Stated task.
Copy the records below, renaming every "pose" to "view" and leaving everything else unchanged.

Records shown.
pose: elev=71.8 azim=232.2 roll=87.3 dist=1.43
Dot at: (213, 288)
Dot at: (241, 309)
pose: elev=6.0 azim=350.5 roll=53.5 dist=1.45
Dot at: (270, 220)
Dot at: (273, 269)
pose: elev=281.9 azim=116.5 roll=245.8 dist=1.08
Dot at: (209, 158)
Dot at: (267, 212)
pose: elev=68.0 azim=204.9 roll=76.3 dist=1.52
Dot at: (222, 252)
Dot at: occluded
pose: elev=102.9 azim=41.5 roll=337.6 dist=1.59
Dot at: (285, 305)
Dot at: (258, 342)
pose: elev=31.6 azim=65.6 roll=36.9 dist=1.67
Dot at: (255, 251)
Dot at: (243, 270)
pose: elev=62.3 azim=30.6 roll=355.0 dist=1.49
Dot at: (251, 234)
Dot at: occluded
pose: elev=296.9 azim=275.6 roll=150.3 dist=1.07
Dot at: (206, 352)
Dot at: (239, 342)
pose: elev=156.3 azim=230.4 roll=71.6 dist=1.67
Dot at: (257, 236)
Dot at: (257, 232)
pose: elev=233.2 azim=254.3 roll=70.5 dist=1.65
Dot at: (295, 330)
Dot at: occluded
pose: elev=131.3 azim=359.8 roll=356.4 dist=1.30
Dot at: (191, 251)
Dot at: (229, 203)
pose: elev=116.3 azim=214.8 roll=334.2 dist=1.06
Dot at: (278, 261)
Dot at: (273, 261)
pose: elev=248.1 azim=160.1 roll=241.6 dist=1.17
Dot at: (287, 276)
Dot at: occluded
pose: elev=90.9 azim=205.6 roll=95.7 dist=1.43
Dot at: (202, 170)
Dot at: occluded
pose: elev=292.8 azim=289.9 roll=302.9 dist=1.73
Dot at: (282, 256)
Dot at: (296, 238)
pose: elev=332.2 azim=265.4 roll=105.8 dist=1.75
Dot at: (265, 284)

Result for this exercise.
view: elev=71.8 azim=232.2 roll=87.3 dist=1.43
Dot at: (213, 288)
Dot at: (241, 309)
view: elev=6.0 azim=350.5 roll=53.5 dist=1.45
Dot at: (270, 220)
Dot at: (273, 269)
view: elev=281.9 azim=116.5 roll=245.8 dist=1.08
Dot at: (209, 158)
Dot at: (267, 212)
view: elev=68.0 azim=204.9 roll=76.3 dist=1.52
Dot at: (222, 252)
Dot at: occluded
view: elev=102.9 azim=41.5 roll=337.6 dist=1.59
Dot at: (285, 305)
Dot at: (258, 342)
view: elev=31.6 azim=65.6 roll=36.9 dist=1.67
Dot at: (255, 251)
Dot at: (243, 270)
view: elev=62.3 azim=30.6 roll=355.0 dist=1.49
Dot at: (251, 234)
Dot at: occluded
view: elev=296.9 azim=275.6 roll=150.3 dist=1.07
Dot at: (206, 352)
Dot at: (239, 342)
view: elev=156.3 azim=230.4 roll=71.6 dist=1.67
Dot at: (257, 236)
Dot at: (257, 232)
view: elev=233.2 azim=254.3 roll=70.5 dist=1.65
Dot at: (295, 330)
Dot at: occluded
view: elev=131.3 azim=359.8 roll=356.4 dist=1.30
Dot at: (191, 251)
Dot at: (229, 203)
view: elev=116.3 azim=214.8 roll=334.2 dist=1.06
Dot at: (278, 261)
Dot at: (273, 261)
view: elev=248.1 azim=160.1 roll=241.6 dist=1.17
Dot at: (287, 276)
Dot at: occluded
view: elev=90.9 azim=205.6 roll=95.7 dist=1.43
Dot at: (202, 170)
Dot at: occluded
view: elev=292.8 azim=289.9 roll=302.9 dist=1.73
Dot at: (282, 256)
Dot at: (296, 238)
view: elev=332.2 azim=265.4 roll=105.8 dist=1.75
Dot at: (265, 284)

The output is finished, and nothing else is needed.